Через минуту тетя Валя, заспанная, в халате, дернула дверь изнутри, и мы были свободны.
— Ну что же вы сразу не позвали? — причитала она. — Сидели, наверное, изжарились!
— Ничего, мам, — Лена улыбнулась мне через плечо. — Мы не скучали.
Уходя, я обернулся в дверях. Она стояла в коридоре, босая, в мятой блузке, с растрепавшимися волосами.
— Приходи завтра, — сказала. — Покажешь свои фотографии.
Я пришел. И послезавтра пришел. И через день. Месяц пролетел как один день.
В конце августа провожал её на вокзал. Ленинградский поезд, перрон, суета. Она стояла на ступеньке вагона, держась за поручень.
— Напишешь? — крикнула.
— Напишу!
— Обещаешь?
— Обещаю!
Поезд тронулся. Я бежал рядом, пока платформа не кончилась.

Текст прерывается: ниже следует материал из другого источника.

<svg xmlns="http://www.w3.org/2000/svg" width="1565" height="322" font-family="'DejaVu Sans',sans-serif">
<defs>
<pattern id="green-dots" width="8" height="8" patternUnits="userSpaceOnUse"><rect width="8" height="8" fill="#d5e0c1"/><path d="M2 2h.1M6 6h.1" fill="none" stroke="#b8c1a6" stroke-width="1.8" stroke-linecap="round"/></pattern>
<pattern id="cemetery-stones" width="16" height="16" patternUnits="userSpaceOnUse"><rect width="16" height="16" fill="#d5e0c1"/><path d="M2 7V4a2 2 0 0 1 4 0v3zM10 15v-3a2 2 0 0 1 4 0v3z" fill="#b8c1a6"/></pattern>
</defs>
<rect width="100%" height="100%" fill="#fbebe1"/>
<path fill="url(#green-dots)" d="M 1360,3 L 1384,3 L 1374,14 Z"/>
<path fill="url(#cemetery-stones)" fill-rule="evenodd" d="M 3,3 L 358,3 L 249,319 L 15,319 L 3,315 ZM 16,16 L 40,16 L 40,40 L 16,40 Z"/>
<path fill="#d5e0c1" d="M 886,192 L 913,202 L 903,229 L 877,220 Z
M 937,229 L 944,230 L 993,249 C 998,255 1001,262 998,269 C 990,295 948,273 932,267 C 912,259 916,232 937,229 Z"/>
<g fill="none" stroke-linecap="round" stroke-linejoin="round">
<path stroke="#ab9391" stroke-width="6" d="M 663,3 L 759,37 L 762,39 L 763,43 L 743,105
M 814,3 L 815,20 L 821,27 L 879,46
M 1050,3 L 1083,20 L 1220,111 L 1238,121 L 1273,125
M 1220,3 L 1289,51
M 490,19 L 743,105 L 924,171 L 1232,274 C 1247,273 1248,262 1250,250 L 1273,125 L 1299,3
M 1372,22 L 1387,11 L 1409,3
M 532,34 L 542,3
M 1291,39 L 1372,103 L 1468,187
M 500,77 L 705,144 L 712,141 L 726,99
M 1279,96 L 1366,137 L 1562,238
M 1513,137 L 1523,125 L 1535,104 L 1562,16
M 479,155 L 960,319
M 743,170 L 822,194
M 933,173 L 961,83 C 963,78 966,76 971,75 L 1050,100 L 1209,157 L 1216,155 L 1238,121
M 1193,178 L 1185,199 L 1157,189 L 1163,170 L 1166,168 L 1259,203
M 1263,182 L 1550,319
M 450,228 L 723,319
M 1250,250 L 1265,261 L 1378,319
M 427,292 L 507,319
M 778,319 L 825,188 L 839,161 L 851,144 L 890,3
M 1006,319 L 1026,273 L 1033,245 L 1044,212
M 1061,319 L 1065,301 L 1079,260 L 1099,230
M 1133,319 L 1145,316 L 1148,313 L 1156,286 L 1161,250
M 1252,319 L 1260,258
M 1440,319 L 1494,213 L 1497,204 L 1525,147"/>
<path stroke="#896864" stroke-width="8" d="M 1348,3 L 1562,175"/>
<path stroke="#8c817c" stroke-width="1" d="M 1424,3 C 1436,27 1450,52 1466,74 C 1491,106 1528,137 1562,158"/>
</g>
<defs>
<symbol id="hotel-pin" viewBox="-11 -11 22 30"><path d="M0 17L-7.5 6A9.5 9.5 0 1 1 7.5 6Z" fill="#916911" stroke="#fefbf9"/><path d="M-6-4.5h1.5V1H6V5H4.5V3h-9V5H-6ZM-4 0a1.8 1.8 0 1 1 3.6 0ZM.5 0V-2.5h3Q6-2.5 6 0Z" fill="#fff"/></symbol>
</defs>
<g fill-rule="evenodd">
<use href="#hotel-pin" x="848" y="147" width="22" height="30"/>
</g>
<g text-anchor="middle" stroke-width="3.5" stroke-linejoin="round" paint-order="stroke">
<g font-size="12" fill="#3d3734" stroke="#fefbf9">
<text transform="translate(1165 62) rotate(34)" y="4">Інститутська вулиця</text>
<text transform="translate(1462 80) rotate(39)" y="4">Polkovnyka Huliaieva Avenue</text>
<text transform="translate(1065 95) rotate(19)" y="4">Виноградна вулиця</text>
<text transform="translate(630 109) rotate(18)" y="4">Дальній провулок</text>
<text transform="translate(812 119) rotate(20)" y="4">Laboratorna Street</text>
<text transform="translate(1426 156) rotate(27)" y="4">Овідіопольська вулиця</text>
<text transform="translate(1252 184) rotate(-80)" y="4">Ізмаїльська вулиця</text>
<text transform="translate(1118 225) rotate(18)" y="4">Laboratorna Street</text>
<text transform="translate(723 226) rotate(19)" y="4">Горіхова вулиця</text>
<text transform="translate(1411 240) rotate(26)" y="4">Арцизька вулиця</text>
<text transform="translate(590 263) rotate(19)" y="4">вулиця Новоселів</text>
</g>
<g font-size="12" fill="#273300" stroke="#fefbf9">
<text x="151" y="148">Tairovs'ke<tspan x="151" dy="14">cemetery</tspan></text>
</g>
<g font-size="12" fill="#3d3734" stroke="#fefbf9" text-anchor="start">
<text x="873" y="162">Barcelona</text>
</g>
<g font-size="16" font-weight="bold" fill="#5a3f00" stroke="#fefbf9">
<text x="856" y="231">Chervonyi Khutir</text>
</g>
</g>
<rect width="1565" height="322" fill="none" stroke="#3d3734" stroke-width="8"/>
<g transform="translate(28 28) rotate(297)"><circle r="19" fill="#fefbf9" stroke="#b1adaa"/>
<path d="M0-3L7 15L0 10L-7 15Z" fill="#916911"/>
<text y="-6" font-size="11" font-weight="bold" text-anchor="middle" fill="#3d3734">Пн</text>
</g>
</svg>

Письма мы писали два года. Длинные, на нескольких листах, в конвертах с марками за четыре копейки. Она присылала открытки с видами Ленинграда. Я — фотографии, которые делал специально для неё.
А потом письма стали короче. Реже. Она поступила в институт, у меня началась армия. Жизнь пошла своим чередом.
Сейчас иногда достаю старые письма. Бумага пожелтела, чернила выцвели. Читаю её аккуратный почерк: "Серёжа, помнишь, как мы застряли на балконе?.."
Помню, Лена. Всё помню. Тот балкон на седьмом этаже, жару, твою руку на моей руке. Два часа, которые длились вечность. И ощущение, что мир остановился, а мы с тобой — единственные люди во вселенной.
Где ты теперь? Вышла ли замуж, родились ли дети? Помнишь ли ты того парня с "Зенитом", который мечтал стать фотожурналистом? Стал, кстати. Пусть не великим, но стал.
Иногда, проходя мимо старых хрущевок, смотрю на балконы седьмых этажей. И улыбаюсь. А вдруг где-то там сейчас двое молодых сидят на полу, говорят обо всем на свете и не замечают, что уже два часа прошло?
И пусть проходит. Время всё стерпит. А вот такие моменты — они остаются навсегда.
P.S. Если ты это читаешь, Лена... Я всё ещё помню, как пахло летом на том балконе. И как ты сказала, что у меня глаза человека, который видит больше, чем другие. Спасибо тебе за это. За всё.